Monday, 23 July 2012

I’m not hearing you

Today I had an appointment with my ENT specialist. My ENT specialist was a real nice lady doctor who not only explained to me what my problem was but also to the intern that was there. Learned how I can read my audiogram and about the anatomy of my ear. clip_image001

I’m one of the few people whose audiogram showed a cookie-bite pattern. I hear low and high frequency sounds well, but have a loss in the mid-frequencies.

Hearing impairment is the most common sensory disorder world-wide. It usually effects language acquisition and educational progress in young people. In people of my age, it usually affects also our social & working lives. So far I’m managing quit well if I do say so myself. Only a couple times a day someone will wave their hand to catch my attention or that I need to ask if someone will repeat themselves.
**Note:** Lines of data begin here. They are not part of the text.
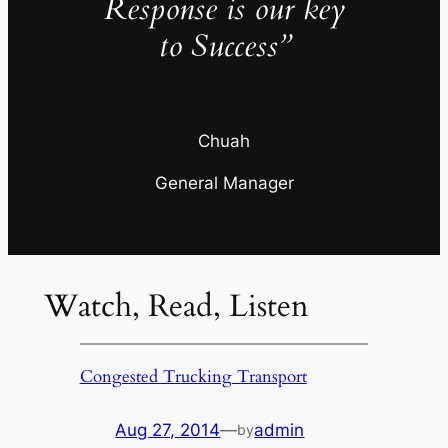
Response is our key
to Success”
Chuah
General Manager
Watch, Read, Listen
Congested Trucking Transport
Aug 27, 2014
—
admin
by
I only truly have a problem when people talk softly or when I’m at a meeting and there are lots of distracting noises and many people talk at the same time. Yes, I’m still having a hard time grasping this news, especially as this hearing loss is not reversible, it can only get worse.

Causes of hearing impairment are numerous and in my case it is either hereditary or because of the otis media (middle ear infection) I had last January. The ENT specialist thinks it is mostly likely hereditary. We will know in one or two years. This depends very much on whether my hearing loss deteriorates any further. I find this hard to believe as no one I know of in my family has hearing problems or hearing loss, at least not before the age of 70. I personally think the otis media is the cause of my hearing loss. I also believe that the otis media was most likely a viral infection and not a bacterial infection as thought at that time. I’m pretty sure that I’m making the right assumption as the antibiotics didn’t really work, I needed to have 3 cures before I even noticed some improvement. Still knowing the cause won’t solve this problem.

It wasn’t so great to hear that people with sensorineural hearing loss, like me, can’t regain their hearing. The ENT specialist also told me that I most likely will need a hearing aid sometime in the near future. Between 2 to 5 years. In the mean time you will need to make a little more effort to get heard, if you want me to listen.

From my perspective there are some positive side affects:

  1. people really need to make an effort to express themselves if they want me to ‘hear’ them. If they don’t make the effort, it won’t hurt me as I can choose to ignore your non-verbal communication!
  2. I’m enjoying the quiet.
  3. I can explore a whole new world and learn new skills.
  4. I can become even a better ‘thinker’ (no distractions)

A thinker = a person who tries to use her intellect to work, study, reflect, speculate on, or ask and answer questions with regard to a variety of different ideas. Wink

There are numerous other possibilities which I can’t think of at the moment but I’m sure I will think of them soon Nerd . I just needed to ‘voice’ my thoughts.


JoJo said...

The loss of any of our senses is difficult. I pray that today's technology can assist you if you choose to go that route.

suz said...

This was extremely interesting to read. I have a physical scheduled for September and I think I'll ask my doctor about having a hearing test. I've noticed that I don't hear well anymore and especially when there is a lot of other noise. Since both parents had serious hearing problems in their later years I should probably look into this. I hope they can do something for you ... technology is amazing now. My son worked for Massachusetts Eye & Ear, a very famous specialty hospital that works with Harvard Medical School and does a lot of research. In his 5 years there he saw some amazing advances made in hearing treatments.

Linda C said...

l too am having little trouble with hearing. Have not been to have any testing yet. A great positive l can quickly think of is l would not hear my husbands snoring so loud!!! Must always find a positive in everything!!

Serena Outland said...

Now that’s optimism. Despite the hearing problem, you still manage to focus on the more positive things in life. I agree with what you said in number four. There is a sense of promise in the fact that you can constantly learn new skills to better improve your ability to understand people and express yourself. It’s going to be a continuous learning experience for you, all throughout your life. And there is a sense of challenge, a sense of fulfillment in that!